OPINION OF THE COURT
PER CURIAM.
This is an appeal from an order of the district court denying a motion to quash a subpoena duces tecum.
An advertisement was placed in the New York Times by a group denominated as the International Committee to Defend Eldridge Cleaver. The advertisement solicited support and money for the legal defense of Cleaver. As part of a grand jury investigation of possible mail fraud violations, a subpoena duces tecum was served on the appellant Levinson as Chairman and the appellant Schwerner as Treasurer of the Committee. The appellants filed with the district court a document labeled a motion to quash in which they prayed that the court quash those portions of the subpoenas requiring production of any documents tending to reveal the names of any contributors, associates or collaborators (other than paid employees of the Committee) and issue an order restricting the scope of the interrogation to the same extent. The district court entered an order without opinion denying the motion. This appeal followed and a stay was granted pending its determination.

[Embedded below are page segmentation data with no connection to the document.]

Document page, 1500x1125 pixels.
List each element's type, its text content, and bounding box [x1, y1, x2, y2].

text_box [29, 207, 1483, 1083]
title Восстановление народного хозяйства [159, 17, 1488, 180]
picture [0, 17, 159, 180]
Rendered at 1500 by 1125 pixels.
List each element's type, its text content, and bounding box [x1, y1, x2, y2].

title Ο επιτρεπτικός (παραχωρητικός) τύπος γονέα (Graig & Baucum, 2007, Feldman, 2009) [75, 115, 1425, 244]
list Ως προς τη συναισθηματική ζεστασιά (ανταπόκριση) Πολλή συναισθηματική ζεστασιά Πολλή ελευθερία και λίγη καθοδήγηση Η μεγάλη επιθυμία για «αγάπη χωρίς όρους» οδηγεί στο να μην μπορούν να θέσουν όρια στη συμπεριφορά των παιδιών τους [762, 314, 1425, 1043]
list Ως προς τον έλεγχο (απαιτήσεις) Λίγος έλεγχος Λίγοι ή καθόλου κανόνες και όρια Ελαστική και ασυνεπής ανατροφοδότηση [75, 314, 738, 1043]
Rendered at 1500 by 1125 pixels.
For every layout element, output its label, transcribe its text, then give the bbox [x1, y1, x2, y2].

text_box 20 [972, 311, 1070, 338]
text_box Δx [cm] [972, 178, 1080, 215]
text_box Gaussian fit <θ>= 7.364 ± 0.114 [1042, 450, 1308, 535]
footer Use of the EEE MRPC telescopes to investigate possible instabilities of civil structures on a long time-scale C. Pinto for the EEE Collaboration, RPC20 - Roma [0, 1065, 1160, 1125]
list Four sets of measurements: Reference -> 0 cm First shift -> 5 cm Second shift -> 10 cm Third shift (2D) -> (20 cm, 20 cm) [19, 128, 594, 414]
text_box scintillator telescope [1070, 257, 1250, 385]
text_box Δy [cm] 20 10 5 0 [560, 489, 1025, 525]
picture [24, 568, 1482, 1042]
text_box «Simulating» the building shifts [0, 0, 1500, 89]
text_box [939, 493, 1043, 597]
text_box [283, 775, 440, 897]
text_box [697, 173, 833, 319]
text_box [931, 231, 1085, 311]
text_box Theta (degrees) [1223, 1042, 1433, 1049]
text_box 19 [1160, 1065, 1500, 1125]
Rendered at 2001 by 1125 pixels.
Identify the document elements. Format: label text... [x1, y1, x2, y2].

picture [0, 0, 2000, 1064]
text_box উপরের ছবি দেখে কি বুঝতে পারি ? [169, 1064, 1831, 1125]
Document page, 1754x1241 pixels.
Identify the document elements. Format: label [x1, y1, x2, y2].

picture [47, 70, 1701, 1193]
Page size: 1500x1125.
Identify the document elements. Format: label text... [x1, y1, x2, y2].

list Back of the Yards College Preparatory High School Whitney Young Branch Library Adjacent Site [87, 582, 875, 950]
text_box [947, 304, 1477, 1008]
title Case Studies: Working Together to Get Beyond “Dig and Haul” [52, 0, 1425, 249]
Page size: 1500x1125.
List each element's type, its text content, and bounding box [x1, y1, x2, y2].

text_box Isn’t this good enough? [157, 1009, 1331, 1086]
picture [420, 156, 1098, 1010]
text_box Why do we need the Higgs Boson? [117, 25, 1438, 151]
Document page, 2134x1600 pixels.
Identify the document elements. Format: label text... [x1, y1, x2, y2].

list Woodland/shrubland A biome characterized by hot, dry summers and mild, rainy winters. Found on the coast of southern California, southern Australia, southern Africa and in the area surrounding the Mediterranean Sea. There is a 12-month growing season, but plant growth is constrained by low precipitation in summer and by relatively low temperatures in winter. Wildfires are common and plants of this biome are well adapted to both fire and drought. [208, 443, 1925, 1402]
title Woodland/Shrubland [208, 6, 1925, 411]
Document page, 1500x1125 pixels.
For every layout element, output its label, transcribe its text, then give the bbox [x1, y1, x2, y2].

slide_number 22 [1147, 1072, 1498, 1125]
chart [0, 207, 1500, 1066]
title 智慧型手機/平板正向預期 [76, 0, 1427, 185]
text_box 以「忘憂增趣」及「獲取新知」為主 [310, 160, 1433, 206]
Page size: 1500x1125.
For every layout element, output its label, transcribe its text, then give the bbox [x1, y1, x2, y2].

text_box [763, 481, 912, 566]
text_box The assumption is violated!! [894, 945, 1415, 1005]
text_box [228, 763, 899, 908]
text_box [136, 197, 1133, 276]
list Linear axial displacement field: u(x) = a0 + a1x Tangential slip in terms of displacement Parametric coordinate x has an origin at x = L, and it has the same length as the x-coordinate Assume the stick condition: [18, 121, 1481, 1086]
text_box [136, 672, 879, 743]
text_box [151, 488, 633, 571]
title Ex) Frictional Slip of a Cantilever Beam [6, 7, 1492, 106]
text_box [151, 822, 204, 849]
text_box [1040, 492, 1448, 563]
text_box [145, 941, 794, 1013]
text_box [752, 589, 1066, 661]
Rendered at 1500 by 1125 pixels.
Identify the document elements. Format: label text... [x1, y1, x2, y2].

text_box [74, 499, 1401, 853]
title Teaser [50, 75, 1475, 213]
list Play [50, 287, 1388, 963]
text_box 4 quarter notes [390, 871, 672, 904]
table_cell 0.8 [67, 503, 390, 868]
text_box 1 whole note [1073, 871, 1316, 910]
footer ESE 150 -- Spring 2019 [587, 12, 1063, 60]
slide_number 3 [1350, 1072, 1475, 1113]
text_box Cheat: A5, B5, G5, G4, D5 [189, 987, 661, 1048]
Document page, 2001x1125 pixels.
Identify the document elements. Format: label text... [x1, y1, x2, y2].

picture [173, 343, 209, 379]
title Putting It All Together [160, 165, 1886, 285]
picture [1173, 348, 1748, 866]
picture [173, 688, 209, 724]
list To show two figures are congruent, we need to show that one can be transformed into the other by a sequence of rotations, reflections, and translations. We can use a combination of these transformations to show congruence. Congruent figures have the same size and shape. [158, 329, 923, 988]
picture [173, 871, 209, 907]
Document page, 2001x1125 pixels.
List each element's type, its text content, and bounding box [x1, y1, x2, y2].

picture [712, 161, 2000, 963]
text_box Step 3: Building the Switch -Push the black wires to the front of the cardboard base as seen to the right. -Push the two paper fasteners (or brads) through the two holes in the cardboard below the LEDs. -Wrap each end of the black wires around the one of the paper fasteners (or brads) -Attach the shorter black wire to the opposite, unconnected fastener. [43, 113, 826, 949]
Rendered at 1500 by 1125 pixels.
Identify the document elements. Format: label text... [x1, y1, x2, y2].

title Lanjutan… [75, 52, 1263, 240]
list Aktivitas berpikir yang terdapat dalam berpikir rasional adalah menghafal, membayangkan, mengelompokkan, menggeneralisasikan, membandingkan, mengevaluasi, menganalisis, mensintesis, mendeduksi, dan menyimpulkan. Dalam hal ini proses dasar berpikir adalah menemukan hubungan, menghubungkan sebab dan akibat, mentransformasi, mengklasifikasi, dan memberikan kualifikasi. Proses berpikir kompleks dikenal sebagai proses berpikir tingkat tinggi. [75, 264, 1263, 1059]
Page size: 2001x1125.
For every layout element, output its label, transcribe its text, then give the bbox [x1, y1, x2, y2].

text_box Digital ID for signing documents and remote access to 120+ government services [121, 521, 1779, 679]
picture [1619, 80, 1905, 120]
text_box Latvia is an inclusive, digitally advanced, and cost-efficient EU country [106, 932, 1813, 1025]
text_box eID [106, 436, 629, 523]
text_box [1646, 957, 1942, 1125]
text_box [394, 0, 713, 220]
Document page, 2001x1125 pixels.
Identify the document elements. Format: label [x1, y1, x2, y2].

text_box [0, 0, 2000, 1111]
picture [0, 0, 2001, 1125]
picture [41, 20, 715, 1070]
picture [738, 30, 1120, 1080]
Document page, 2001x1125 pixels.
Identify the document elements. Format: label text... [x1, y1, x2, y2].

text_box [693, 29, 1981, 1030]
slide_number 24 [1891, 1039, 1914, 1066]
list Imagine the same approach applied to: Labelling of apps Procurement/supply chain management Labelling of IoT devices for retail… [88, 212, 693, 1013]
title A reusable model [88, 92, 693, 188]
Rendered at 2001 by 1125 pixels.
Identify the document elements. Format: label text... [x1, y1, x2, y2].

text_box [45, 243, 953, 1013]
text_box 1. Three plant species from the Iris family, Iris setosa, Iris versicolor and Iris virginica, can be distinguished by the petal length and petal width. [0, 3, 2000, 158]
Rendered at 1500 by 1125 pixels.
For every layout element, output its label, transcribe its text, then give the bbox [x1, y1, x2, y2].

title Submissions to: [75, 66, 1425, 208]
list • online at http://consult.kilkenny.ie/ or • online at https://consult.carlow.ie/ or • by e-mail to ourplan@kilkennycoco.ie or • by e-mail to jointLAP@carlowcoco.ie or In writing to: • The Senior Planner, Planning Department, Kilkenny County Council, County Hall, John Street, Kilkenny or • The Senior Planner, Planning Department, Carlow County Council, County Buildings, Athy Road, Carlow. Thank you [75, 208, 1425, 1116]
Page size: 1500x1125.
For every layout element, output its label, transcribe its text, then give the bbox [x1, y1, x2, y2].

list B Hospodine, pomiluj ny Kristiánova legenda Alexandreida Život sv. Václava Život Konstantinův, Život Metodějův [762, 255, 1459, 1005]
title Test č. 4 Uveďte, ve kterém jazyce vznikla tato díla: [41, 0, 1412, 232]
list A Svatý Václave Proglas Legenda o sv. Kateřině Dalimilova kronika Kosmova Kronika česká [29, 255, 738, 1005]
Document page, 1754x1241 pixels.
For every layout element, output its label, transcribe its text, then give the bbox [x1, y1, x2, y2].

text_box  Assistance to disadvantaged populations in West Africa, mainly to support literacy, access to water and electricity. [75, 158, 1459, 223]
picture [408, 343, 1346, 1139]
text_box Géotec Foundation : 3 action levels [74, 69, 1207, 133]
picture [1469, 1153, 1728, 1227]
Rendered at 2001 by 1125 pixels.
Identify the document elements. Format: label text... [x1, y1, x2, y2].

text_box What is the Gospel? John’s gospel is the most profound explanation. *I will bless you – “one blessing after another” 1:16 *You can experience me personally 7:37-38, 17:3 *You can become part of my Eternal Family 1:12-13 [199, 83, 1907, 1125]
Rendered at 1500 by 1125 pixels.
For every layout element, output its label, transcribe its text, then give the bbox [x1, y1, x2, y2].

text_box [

The Government challenges the appealability of the order denying the motion to quash. However, at the argument on appeal, the Government, in effect, stated that it would modify its subpoena to the extent requested in appellants’ motion to quash. In these circumstances we need not resolve the appealability issue because we think the appeal is moot and should be dismissed on that ground.
Appellants contend that the appeal is not moot because they also orally requested the district court to stop all grand jury proceedings by the Government until a showing of probable cause of mail fraud was made to a judge, ex parte. This application, which in our view amounted to a request for an injunction, was never properly formalized in the manner contemplated by the rules of civil procedure. Moreover, the district court order here appealed does not address itself to any such application but merely denies the motion to quash. On this record we can neither say that the district court was required to rule on appellants’ oral application nor that it did rule on it. It follows that the subject matter of the oral application is not within the scope of this appeal.
The appeal will be dismissed on the ground of mootness.

Question: What is the total number of respondents in the case that fall into the category "state governments, their agencies, and officials"? Answer with a number.